De plus, les échanges entre investis­seur et dirigeants dans le cadre d’un LBO se font dans un cadre claire­ment défi­ni de sépa­ra­tion des rôles de l’ac­tion­naire et du man­age­ment, un point qui car­ac­térise la philoso­phie d’in­vestisse­ment de Che­quers. Ce cadre est sou­vent for­mal­isé dans le mode de gou­ver­nance choisi : direc­toire et con­seil de sur­veil­lance. Dans ce type de gou­ver­nance, les dirigeants ” diri­gent “, gèrent l’en­tre­prise et exé­cu­tent le busi­ness plan ; de son côté, l’in­vestis­seur ” sur­veille ” l’exé­cu­tion de ce plan et sou­tient le man­age­ment (notam­ment, si besoin est, financièrement).

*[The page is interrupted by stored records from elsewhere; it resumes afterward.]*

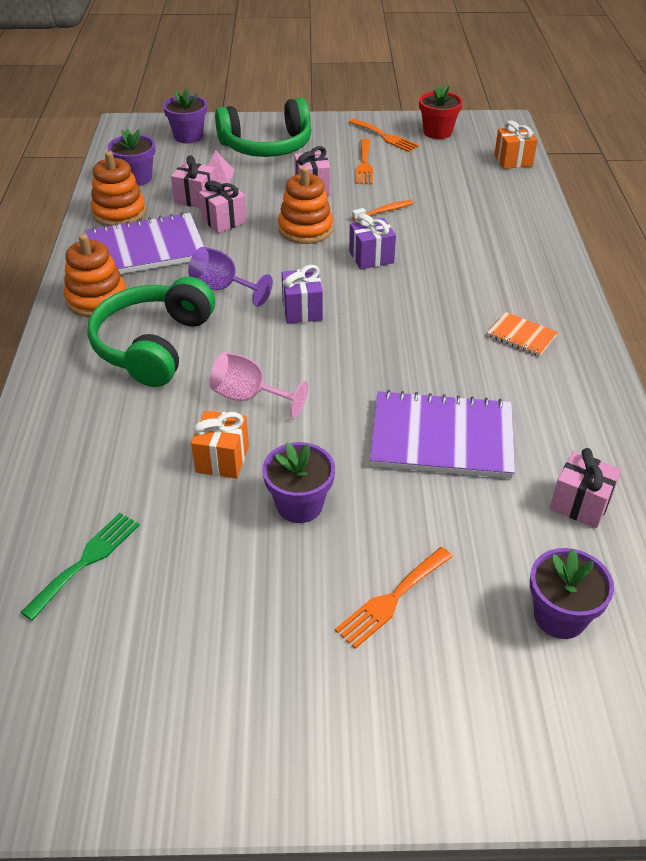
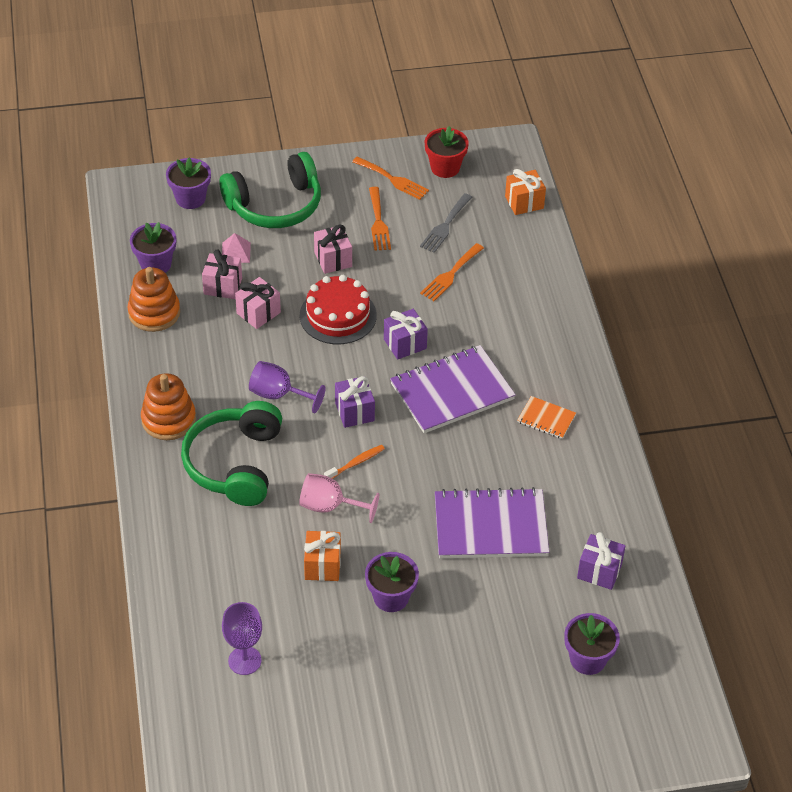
camera: 10 degrees left, 5 degrees up
green fork [20,513,140,621] -> purple goblet [222,602,262,675]
purple notebook [85,212,204,274] -> purple notebook moved to [390,345,516,433]
orange stacking toy [278,167,333,244] -> red cake [300,275,377,344]
orange fork [335,547,453,649] -> orange fork moved to [420,243,484,301]
orange toothbrush [352,200,413,220] -> orange toothbrush moved to [324,445,385,479]
pink gift [550,448,621,528] -> purple gift [577,532,625,590]
none -> grey fork [420,193,472,253]

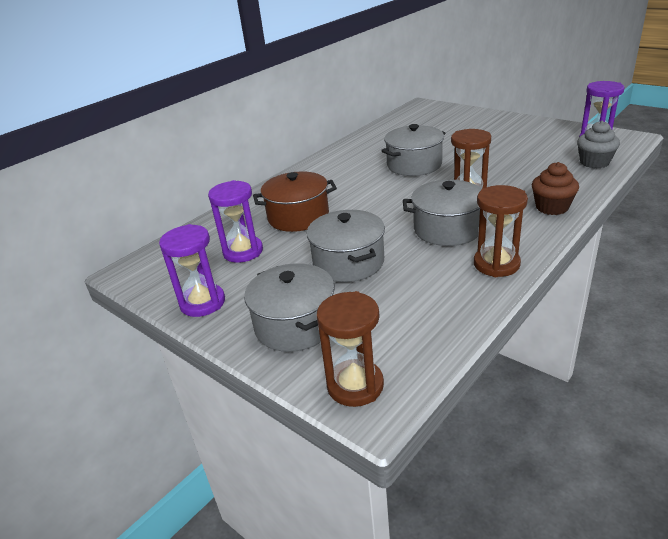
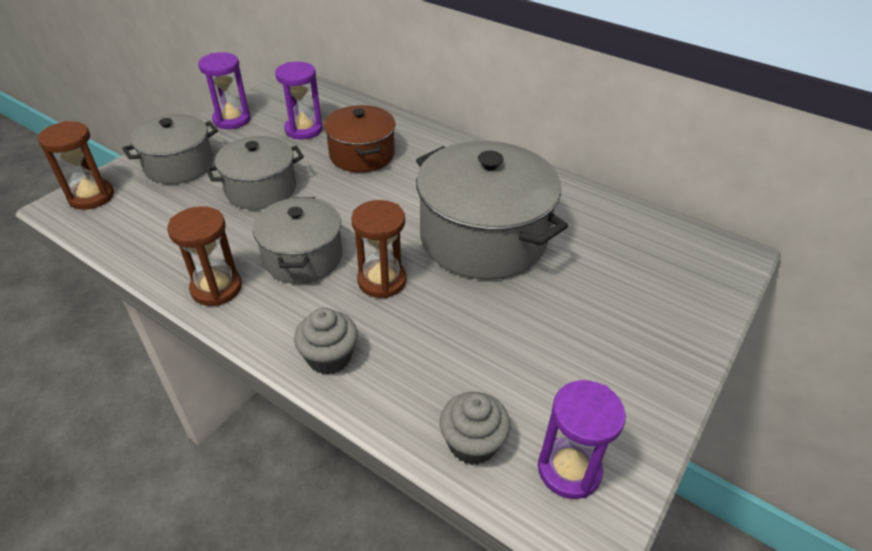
camera: 80 degrees right, 10 degrees up
grey pot [381,124,445,176] -> grey pot [416,141,568,280], size x1.68
brown cupcake [532,162,579,215] -> grey cupcake [294,307,358,375]

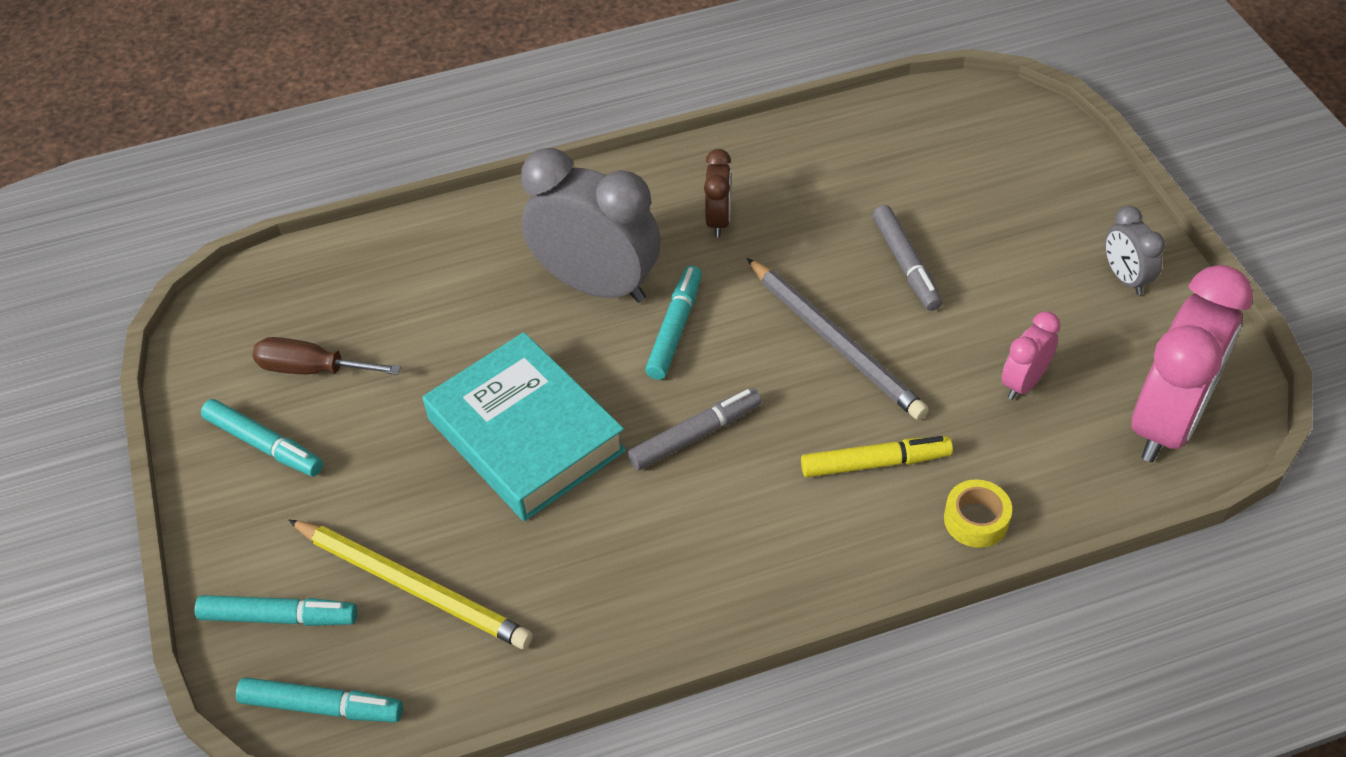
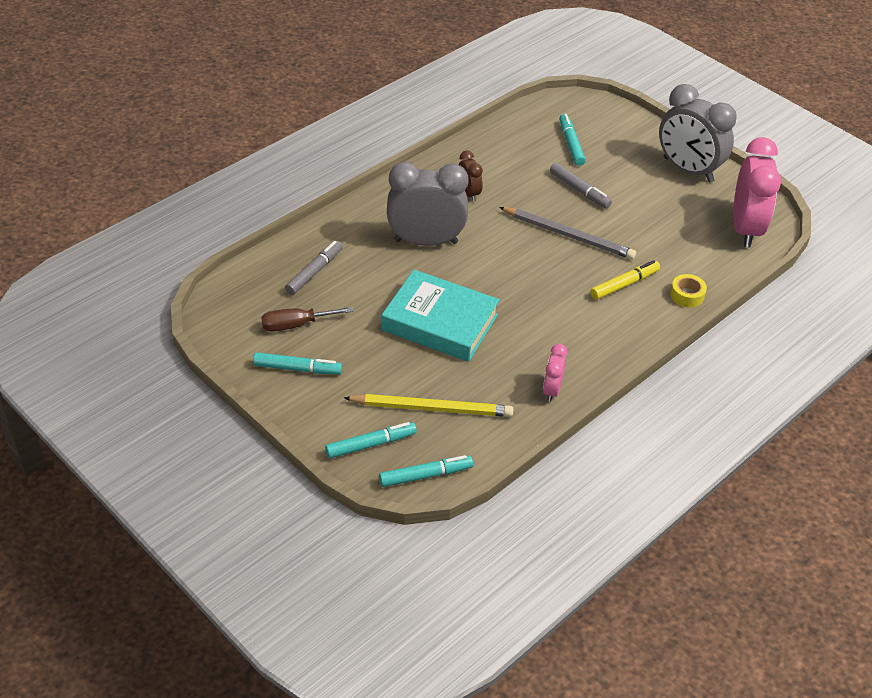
camera: 30 degrees left, 5 degrees down
grey marker [628,388,762,470] -> grey marker moved to [285,241,343,295]
turquoise marker [645,266,702,380] -> turquoise marker moved to [559,114,586,166]
pink clock [1002,311,1061,400] -> pink clock moved to [543,344,568,402]
grey clock [1105,206,1165,295] -> grey clock [659,84,737,182], size x2.07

En out­re, ce mode de fonc­tion­nement est com­plété par la mise en place d’un sys­tème d’in­téresse­ment béné­fi­ciant à l’équipe dirigeante. Lors du mon­tage ini­tial, l’équipe dirigeante investit aux côtés de l’in­vestis­seur financier, qui met en place un sys­tème de rétro­ces­sion de sa plus val­ue dans une sit­u­a­tion où le pro­jet se déroule bien. Ces deux spé­ci­ficités per­me­t­tent de con­forter l’aligne­ment com­plet des intérêts du dirigeant avec ceux de l’ac­tion­naire : il n’est donc pas néces­saire de per­dre du temps à déchiffr­er les moti­va­tions réelles ou sup­posées des uns et des autres.

En con­clu­sion, con­solidées par des échanges qui ont per­mis de se con­naître et par un cer­tain for­mal­isme juridique (cha­cun étant action­naire, les échanges sont for­mal­isés dans un pacte d’ac­tion­naires), ces rela­tions actionnaire/dirigeant dans un LBO, on l’a vu, sont très dif­férentes de celles qui ont cours dans une entre­prise cotée. Elles con­stituent incon­testable­ment un des piliers du suc­cès des LBOs dans les dernières années sur au moins deux plans.

D’abord, la réus­site économique des LBOs en cours : grâce à l’ef­fi­cac­ité plus grande, à l’aligne­ment des intérêts, à la refo­cal­i­sa­tion des esprits, à l’échange con­struc­tif entre des dirigeants et des action­naires impliqués.

Ensuite, l’ac­céléra­tion du nom­bre de LBOs effec­tué chaque année : grâce à l’at­trac­tiv­ité du mod­èle pour les dirigeants (sim­plic­ité, ratio­nal­ité des déci­sions, absence de jeux poli­tiques… et intérêt économique) ; au point que ce nou­veau mod­èle d’ac­tion­nar­i­at séduit un nom­bre crois­sant de dirigeants de sociétés cotés.